Corsair VS 450W ATX Power Supply
We needed to power up the rig right? The Corsair VS450 is a 450W PSU which has enough juice to power our cherry picked components safely and quietly. One thing to look for in a PSU while building a gaming rig is the current rating given in Amperes (A) on the 12 Volt rail as it the voltage rail that powers the critical components like CPU and GPU, the higher the better. Thankfully our VS450 has 32 Amps on +12V rail that equals to nearly 380 watts for CPU and GPU alone. And always keep at least 80W on reserve on power wattage, in simpler words, if the total power consumption of your rig is around 300W, buying a 350W PSU is not a smart choice, rather getting a 450W results in safety rather than overkilling.
Remember PSU is a component in which if you cut costs, it will backfire taking down every other component with itself, therefore, never ever go cheap on the PSU and always buy branded PSUs from renowned manufacturers after reading reviews about it.
|Deepcool GAMMAXX 200T 54.2 CFM CPU Cooler||₹1350.00|
Well a cheap CPU cooler won’t harm the rig anyway and even though its cooling prowess isn’t as good as the Cooler Master Hyper 212X but remember we are not talking about overclocking and it is only to keep the CPU cool under long duration of gaming sessions when the load is continuous for a prolonged period. This cooler is sure is entry level but totally better than the stock fan that comes with the Pentium.
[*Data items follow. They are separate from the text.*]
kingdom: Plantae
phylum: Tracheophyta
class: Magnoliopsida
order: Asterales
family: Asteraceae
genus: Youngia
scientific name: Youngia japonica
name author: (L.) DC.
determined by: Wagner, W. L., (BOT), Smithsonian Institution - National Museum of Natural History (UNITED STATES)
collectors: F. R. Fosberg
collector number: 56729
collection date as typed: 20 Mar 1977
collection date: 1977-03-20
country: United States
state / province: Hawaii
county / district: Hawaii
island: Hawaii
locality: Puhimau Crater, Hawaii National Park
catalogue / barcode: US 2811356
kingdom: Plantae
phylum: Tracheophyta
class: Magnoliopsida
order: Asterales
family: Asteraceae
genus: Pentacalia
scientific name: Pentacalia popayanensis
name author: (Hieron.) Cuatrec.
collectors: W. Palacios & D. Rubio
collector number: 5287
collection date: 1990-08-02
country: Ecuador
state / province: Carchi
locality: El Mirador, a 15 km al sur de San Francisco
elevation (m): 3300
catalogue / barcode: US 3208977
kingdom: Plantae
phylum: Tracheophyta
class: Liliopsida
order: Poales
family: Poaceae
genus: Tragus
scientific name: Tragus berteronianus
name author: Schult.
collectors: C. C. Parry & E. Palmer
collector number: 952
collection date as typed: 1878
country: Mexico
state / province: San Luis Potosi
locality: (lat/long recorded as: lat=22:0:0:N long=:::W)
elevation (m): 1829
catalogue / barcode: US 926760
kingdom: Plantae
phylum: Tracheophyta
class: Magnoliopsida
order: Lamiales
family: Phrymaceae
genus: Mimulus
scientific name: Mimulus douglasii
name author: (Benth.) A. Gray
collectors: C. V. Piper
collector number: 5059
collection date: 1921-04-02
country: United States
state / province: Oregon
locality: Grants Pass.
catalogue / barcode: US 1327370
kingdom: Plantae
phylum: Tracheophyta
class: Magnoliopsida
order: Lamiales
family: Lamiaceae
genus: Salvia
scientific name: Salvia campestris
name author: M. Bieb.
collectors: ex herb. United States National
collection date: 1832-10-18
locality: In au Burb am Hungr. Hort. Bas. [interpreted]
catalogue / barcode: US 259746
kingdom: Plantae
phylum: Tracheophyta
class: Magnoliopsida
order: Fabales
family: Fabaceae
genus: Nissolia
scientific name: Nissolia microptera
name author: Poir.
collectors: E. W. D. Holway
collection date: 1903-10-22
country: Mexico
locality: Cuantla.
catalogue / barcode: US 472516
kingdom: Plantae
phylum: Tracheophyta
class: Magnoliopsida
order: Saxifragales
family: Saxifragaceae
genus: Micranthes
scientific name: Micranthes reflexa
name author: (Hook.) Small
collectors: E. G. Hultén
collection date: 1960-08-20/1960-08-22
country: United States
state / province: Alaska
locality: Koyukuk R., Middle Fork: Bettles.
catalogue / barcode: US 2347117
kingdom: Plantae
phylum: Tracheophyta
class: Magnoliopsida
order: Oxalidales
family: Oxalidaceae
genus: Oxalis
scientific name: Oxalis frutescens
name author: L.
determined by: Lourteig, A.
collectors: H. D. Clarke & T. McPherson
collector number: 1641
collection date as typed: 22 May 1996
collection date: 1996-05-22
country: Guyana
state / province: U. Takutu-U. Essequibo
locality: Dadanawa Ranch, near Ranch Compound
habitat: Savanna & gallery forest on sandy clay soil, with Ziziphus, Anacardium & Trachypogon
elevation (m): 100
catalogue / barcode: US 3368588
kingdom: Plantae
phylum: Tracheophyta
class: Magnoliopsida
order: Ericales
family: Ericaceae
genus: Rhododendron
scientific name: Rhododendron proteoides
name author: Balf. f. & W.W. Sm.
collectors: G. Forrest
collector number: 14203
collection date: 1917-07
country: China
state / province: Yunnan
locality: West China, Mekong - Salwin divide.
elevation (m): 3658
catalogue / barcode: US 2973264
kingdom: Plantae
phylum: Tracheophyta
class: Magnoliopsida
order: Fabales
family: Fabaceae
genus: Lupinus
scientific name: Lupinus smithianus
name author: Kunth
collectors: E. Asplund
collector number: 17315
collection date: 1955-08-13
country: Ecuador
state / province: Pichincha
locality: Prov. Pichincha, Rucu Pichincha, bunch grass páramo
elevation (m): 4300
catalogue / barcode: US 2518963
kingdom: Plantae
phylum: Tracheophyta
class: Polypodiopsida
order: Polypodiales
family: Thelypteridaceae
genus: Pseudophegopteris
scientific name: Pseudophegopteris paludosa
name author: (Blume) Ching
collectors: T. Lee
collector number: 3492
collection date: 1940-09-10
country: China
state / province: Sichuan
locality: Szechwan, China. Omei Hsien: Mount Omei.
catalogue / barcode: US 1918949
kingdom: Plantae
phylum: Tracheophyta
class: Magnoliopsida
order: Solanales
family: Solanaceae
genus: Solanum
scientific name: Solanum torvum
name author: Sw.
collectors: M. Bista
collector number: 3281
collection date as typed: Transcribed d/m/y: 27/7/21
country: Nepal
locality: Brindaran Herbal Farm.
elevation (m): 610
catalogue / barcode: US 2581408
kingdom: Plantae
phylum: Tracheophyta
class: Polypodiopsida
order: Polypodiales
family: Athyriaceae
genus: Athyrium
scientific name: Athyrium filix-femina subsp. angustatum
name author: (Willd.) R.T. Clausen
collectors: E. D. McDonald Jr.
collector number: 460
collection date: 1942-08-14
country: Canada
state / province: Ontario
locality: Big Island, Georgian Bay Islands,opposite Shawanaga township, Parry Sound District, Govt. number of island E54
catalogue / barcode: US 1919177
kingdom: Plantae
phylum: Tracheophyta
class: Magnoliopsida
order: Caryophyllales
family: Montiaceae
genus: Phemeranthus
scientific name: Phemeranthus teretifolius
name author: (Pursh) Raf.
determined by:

The final parts list and price breakdown is given below :
|CPU||Intel Pentium G3250 3.2GHz Dual-Core Processor||₹4550.00 @ Amazon India|
|CPU Cooler||Deepcool GAMMAXX 200T 54.2 CFM CPU Cooler||₹1350.00 @ Amazon India|
|Motherboard||Gigabyte GA-H81M-S1 Micro ATX LGA1150 Motherboard||₹3620.00 @ Amazon India|
|Memory||G.Skill Ripjaws X Series 8GB (2 x 4GB) DDR3-1600 Memory||₹3975.00 @ Amazon India|
|Storage||Western Digital Caviar Blue 1TB 3.5″ 7200RPM Internal Hard Drive||₹3820.00 @ Amazon India|
|Video Card||PowerColor Radeon R7 250X 1GB Video Card||₹6999.00 @ Amazon India|
|Case||Deepcool TESSERACT BF ATX Mid Tower Case||₹2750.00 @ Amazon India|
|Power Supply||Corsair VS 450W ATX Power Supply||₹2610.00 @ Amazon India|
|Prices include shipping, taxes, rebates, and discounts|
|Generated by PCPartPicker|
With this we conclude our build guide and hope you liked it and this cleared off the cloud of confusion hovering between you and you next gaming PC.
Problems and queries are undertaken under the comments section and your opinions are most welcomed. Long live the Master Race.